The profit margin per unit sold is higher for the concentrate producers simply because the product is including in the packaging. Porter’s Five Forces explains this as Supplier Power, Threat of Substitutes, and Buyer Power (Quick MBA). Concentrates have higher profit per unit over economies of scale. The process of producing the concentrate and the container inputs create a higher profit margin given the potential monopsony that exists between cola producer and the bottler of choice.

According to the data contained in the case study, Coca Cola have won the cola wars. Coca Cola prevailed in terms of global brand recognition while Pepsico has lost the cola wars to Coca Cola due to continued troubles with market penetration in India. Pepsi, however, has shown to be the more profitable as a food and beverage conglomerate among the cola drinking population and sales have remained strong relative to Coke sales. The cola wars do not escalate out of control because game theory of economics allow price point competition and various degrees of price discrimination, such as 1st and 3rd degree discrimination.

According to the case study, Coke and Pepsi are very capable of sustaining profitability as market share for each company in cola sales has remained above 70% for each market segment. Pepsi has chosen to acquire ‘core’ brands and sell off non-core brands to enhance profitability. The Pepsi brand itself will only maintain profits by increasing the price point of their brand in markets that show an inelastic demand curve at higher prices. Coke exhibits a similar demand price curve for each market segment. Suggested changes include rebrand the product in each market segment internationally and market to the audience.

Wells Fargo creates and sustains its competitive advantage by recognizing banking and financial strengths and understanding and marketing to a specific market segment.
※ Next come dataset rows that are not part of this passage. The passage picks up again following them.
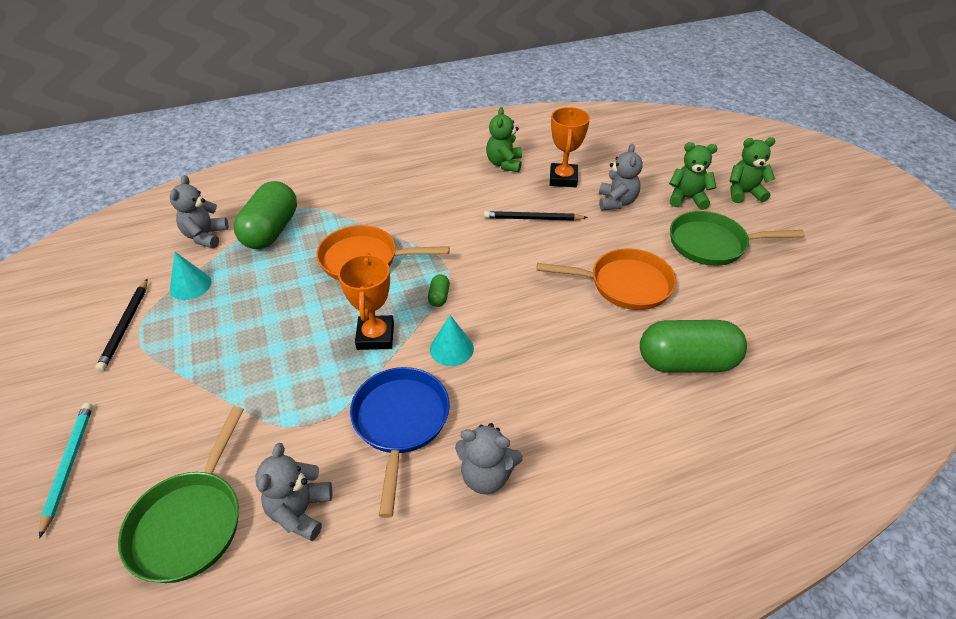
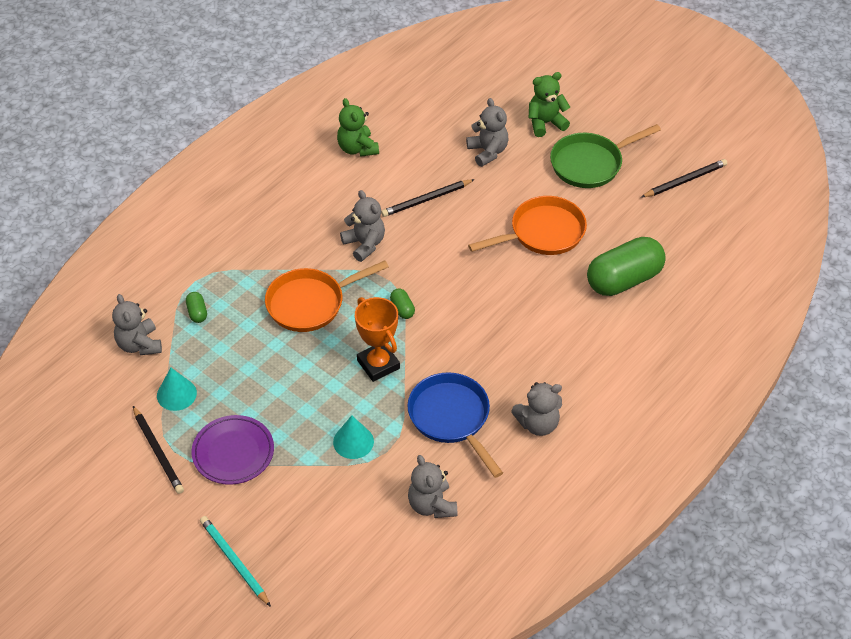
camera: 30 degrees left, 5 degrees up
(179, 356) = (233, 452): none -> purple plate
(190, 522) = (363, 548): green pan -> none
(271, 231) = (197, 312): green capsule -> green capsule, size x0.41
(451, 232) = (364, 244): none -> grey teddy bear
(451, 348) = (446, 347): turquoise cone -> turquoise cone (353, 441)
(563, 179) = (424, 144): orange trophy -> none
(743, 193) = (589, 97): green teddy bear -> none
(810, 293) = (685, 180): none -> black pencil

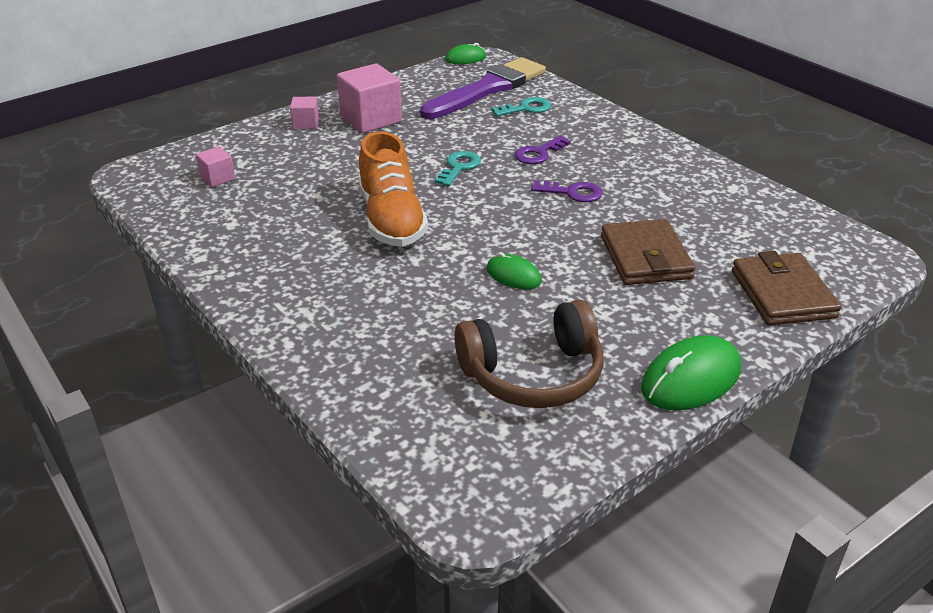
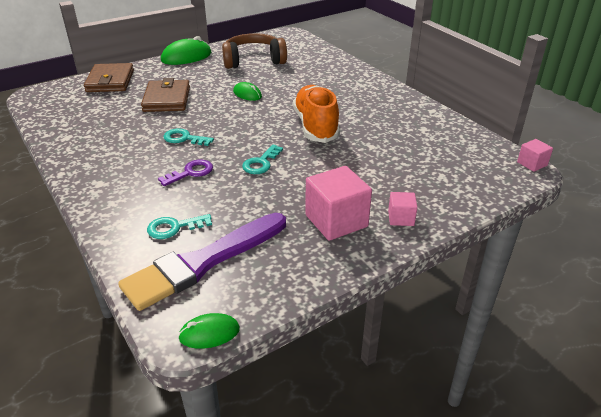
camera: 175 degrees left, 0 degrees up
(217, 178) = (454, 163): pink cube -> pink cube (532, 164)
(572, 193) = (184, 138): purple key -> turquoise key

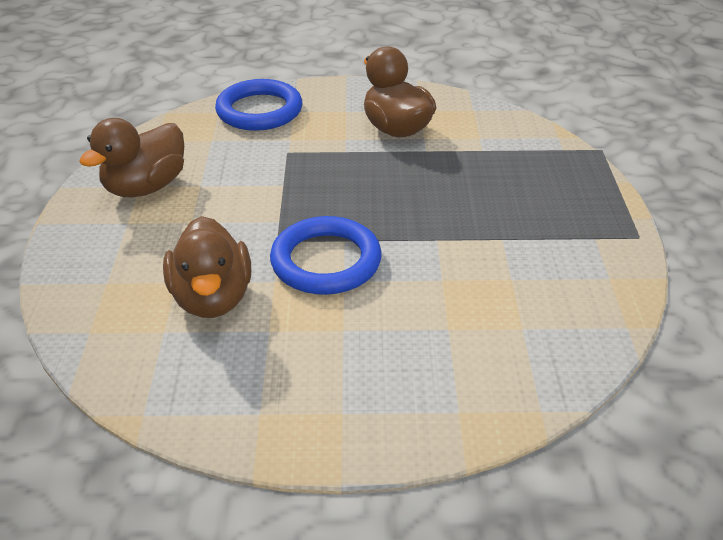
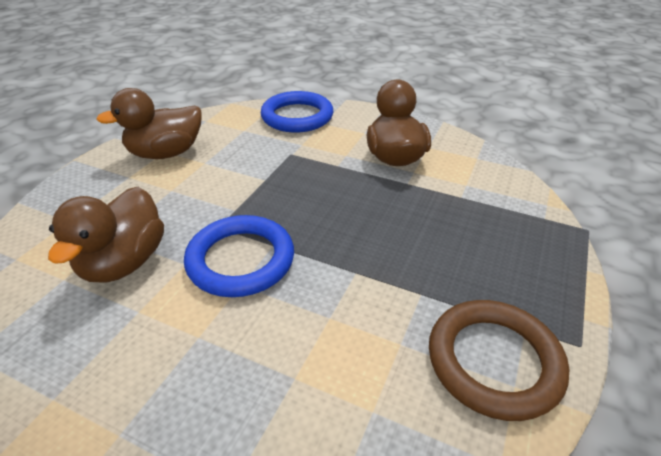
camera: 25 degrees right, 0 degrees up
(586, 267) = (494, 361): none -> brown ring

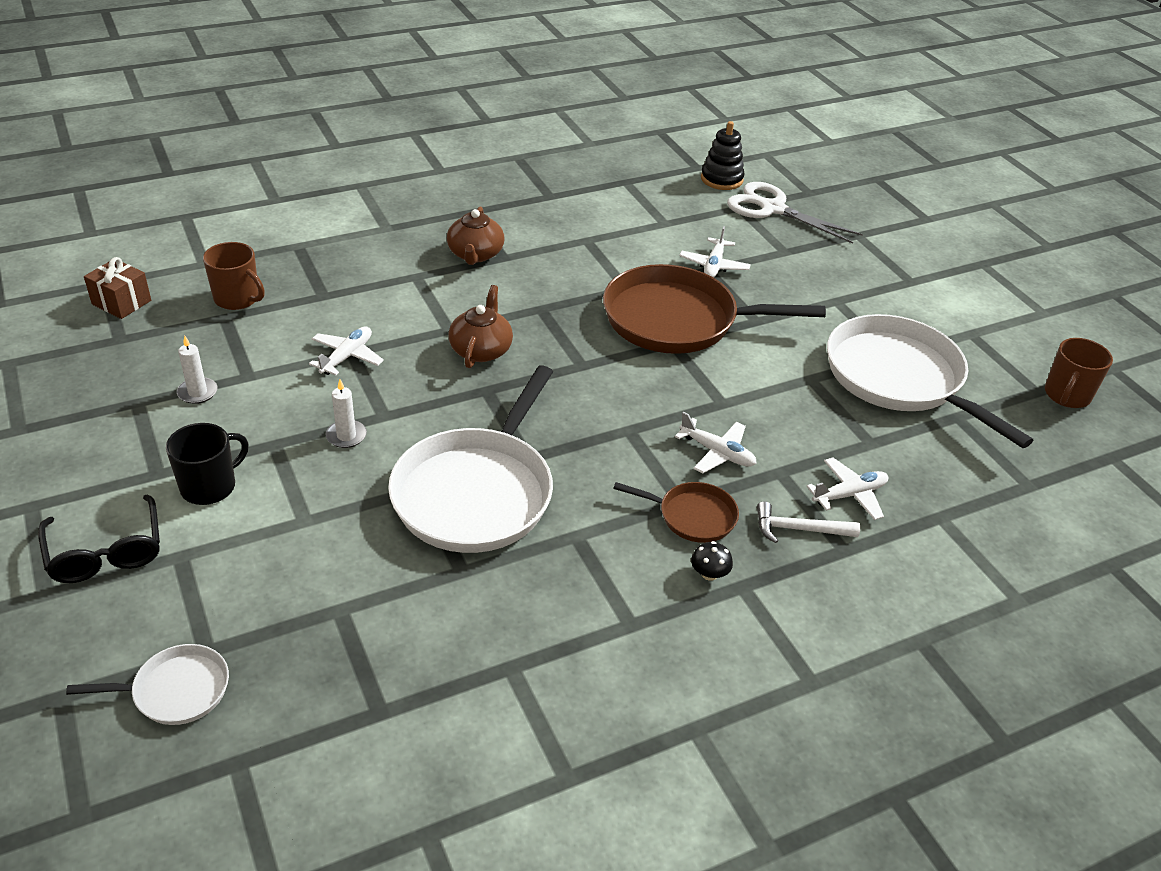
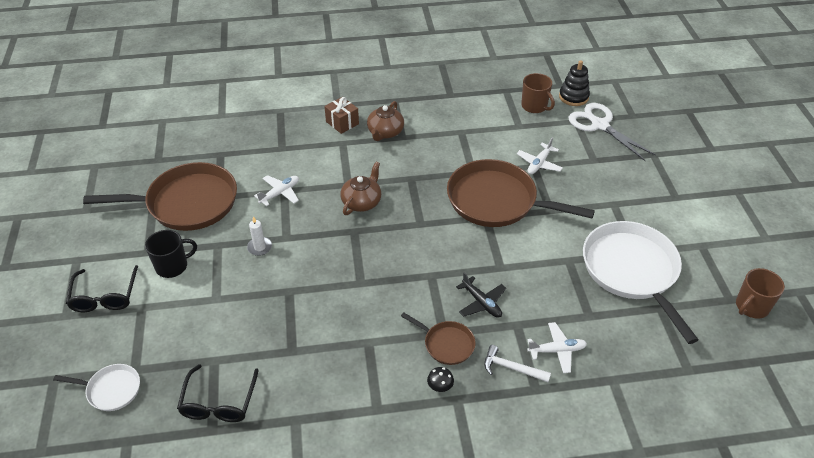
camera: 20 degrees right, 5 degrees up
(121, 302) = (167, 135): brown gift -> brown gift (342, 123)
(197, 392) = (187, 203): white candle -> brown pan
(237, 299) = (232, 143): brown mug -> brown mug (534, 106)
(374, 668) = (219, 402): none -> black glasses
(476, 493) = (320, 301): white pan -> none
(717, 452) = (481, 302): white plane -> black plane

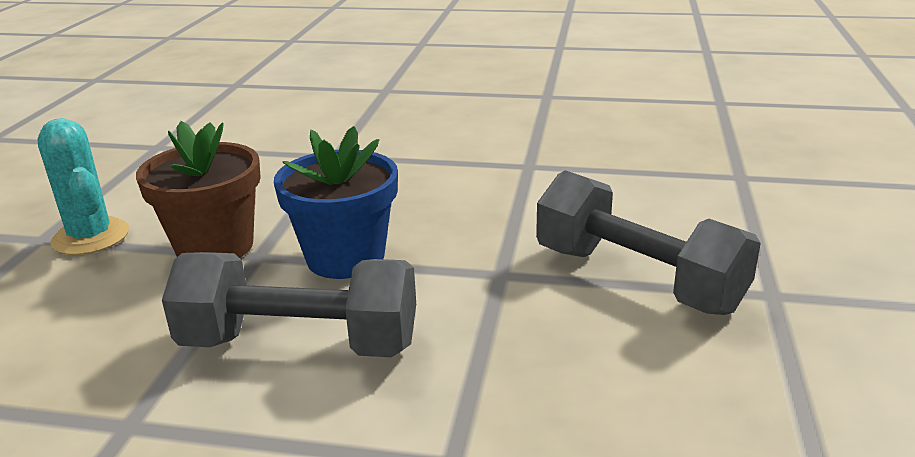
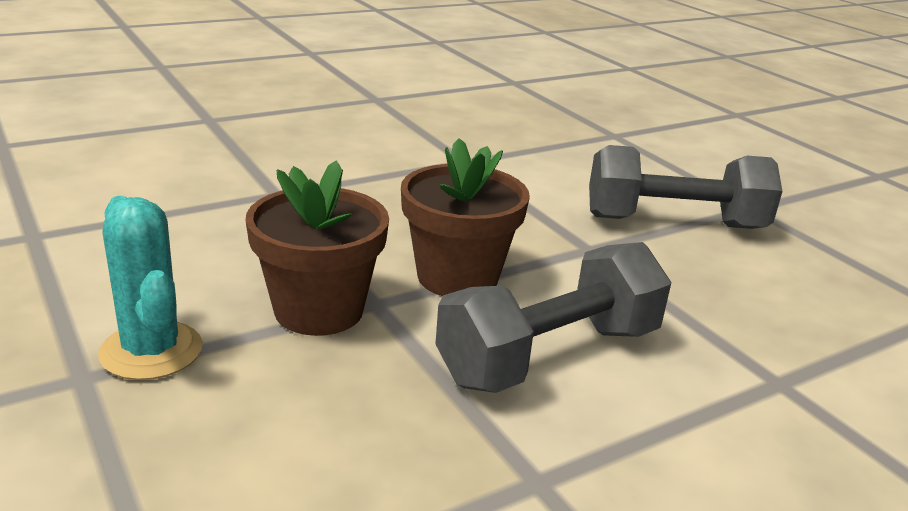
camera: 45 degrees left, 0 degrees up
(90, 237) = (151, 351): turquoise cactus -> turquoise cactus turned 45 degrees clockwise
(345, 258) = (457, 277): blue flower pot -> brown flower pot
Other competitors cannot penetrate the Midwest, which is where Wells Fargo has a stronghold. This advantage is unique among our competitors and enables a profit structure relative to our market share. The human element is what drives innovation and product differentiation. Human element is often overlooked at the lower levels in the organization but recognized at the executive management level. A small contributor at the bottom of the organization may innovate and yield a new profit niche’ to which the CEO will realize an increased million dollar salary.

    References
  • Bloomberg Markets. http://www.bloomberg.com/
  • “Porter’s Five Forces: A Model for Industry Analysis.” QuickMBA: Knowledge to Power Your Business. QuickMBA.com, 2007. Web. 9 Mar. 2013.